Eu sinto que existe um ciclo virtuoso entre se interessar genuinamente por ajudar as pessoas, que por consequência te leva a fazer muitas perguntas, que por consequência te faz aprender muito sobre os desafios e soluções do seu cliente (interno ou externo), que por consequência te faz muito mais experiente e poderoso, fazendo com que você consiga ajudar ainda mais pessoas.

“O RH estratégico estuda para atingir objetivos e resolver problemas, se a postura for de não querer os problemas, não tem como ser estratégico.” – Carolina Rostirolla

O que leva a gente pra nossa lição final:

Lição 4: Gestão de pessoas é papel do Gestor, o RH deve apoiar os líderes

“As Pessoas Pedem Demissão De Seus Chefes, Não Das Empresas” – Autor desconhecido

Nada adianta ter um RH poderoso, todas as perguntas, toda a comunicação que mencionamos na lição anterior, toda a estratégia se o RH não desenvolver bons líderes.

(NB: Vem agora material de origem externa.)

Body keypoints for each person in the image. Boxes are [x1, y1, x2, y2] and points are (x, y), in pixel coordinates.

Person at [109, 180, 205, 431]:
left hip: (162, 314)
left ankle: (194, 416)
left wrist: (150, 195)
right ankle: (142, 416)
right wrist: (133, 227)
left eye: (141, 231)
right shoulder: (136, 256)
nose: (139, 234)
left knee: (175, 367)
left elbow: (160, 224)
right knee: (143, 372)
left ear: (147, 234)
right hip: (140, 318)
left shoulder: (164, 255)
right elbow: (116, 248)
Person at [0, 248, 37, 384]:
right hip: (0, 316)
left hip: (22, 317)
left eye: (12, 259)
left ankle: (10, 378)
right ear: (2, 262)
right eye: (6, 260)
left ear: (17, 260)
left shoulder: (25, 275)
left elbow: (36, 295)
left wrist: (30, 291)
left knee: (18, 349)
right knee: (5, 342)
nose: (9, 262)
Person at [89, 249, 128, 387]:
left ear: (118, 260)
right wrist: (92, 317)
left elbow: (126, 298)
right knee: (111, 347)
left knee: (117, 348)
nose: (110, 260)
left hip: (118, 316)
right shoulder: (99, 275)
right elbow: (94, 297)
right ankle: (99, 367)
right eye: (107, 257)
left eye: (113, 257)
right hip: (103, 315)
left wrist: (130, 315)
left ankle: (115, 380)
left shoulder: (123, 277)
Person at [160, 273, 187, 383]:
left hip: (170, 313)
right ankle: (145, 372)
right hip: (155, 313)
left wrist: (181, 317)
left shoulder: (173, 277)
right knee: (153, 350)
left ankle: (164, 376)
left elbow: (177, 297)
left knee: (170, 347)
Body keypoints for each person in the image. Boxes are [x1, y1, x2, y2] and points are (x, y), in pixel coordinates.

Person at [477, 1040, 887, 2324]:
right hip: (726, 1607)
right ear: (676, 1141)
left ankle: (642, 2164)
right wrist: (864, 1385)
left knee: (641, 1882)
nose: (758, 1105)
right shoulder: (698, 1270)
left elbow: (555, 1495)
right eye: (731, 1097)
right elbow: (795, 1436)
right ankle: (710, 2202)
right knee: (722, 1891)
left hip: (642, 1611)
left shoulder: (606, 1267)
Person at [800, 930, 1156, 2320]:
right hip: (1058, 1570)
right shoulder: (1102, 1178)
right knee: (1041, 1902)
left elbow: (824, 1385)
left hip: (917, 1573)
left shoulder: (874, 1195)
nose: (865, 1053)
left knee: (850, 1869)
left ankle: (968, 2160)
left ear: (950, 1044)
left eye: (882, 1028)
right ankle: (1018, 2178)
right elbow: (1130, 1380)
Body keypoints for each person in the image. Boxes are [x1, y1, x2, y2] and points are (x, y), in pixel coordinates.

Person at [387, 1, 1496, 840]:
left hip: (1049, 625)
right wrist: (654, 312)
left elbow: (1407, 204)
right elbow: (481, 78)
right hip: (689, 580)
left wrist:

Depois dessas entrevistas, eu vejo o RH ideal, como uma grande estrutura de apoio aos líderes da empresa. Dessa forma você resolve vários desafios com uma só estratégia. Cultura, resultados de negócio, bem estar, engajamento, tudo isso passa diretamente pela entrega do líder. A Ana Paula Zanini comentou como ela gostaria que o RH fosse visto pela empresa e eu acho que é o fechamento perfeito pro nosso artigo:

“Se estou com um desafio, sei que posso procurar o RH, ele vai me ajudar a entender como eu posso ser melhor.” – Gestores e Colaboradores do futuro

Conclusão e Próximos Passos

Eu tinha algumas hipóteses quando comecei esse projeto, a mais forte de todas e que foi comprovada, é de que as pessoas querem e gostam de ajudar a construir um mundo mais massa.

Dentro disso, quero ressaltar algumas fontes de conteúdo citadas pelos entrevistados:

ABRH
Feedz
Glassdoor
Harvard Business Review
TECH
Sinergia

E também nomearam uma série de conteúdos que gostariam de ver, vou deixar algumas dicas:

#oquetefazfeliz
#criandocultura
#conversadegestão

Mas de todos os insights, o mais inegável, é de que o projeto tem espaço para continuar e expandir nesse formato. E logo logo vou fazer a publicação criando o #vidadegestor, onde vamos entender os desafios dele na gestão de pessoas.

De novo, preciso agradecer MUITO à todos que fizeram parte dessa construção e que venham os próximos aprendizados!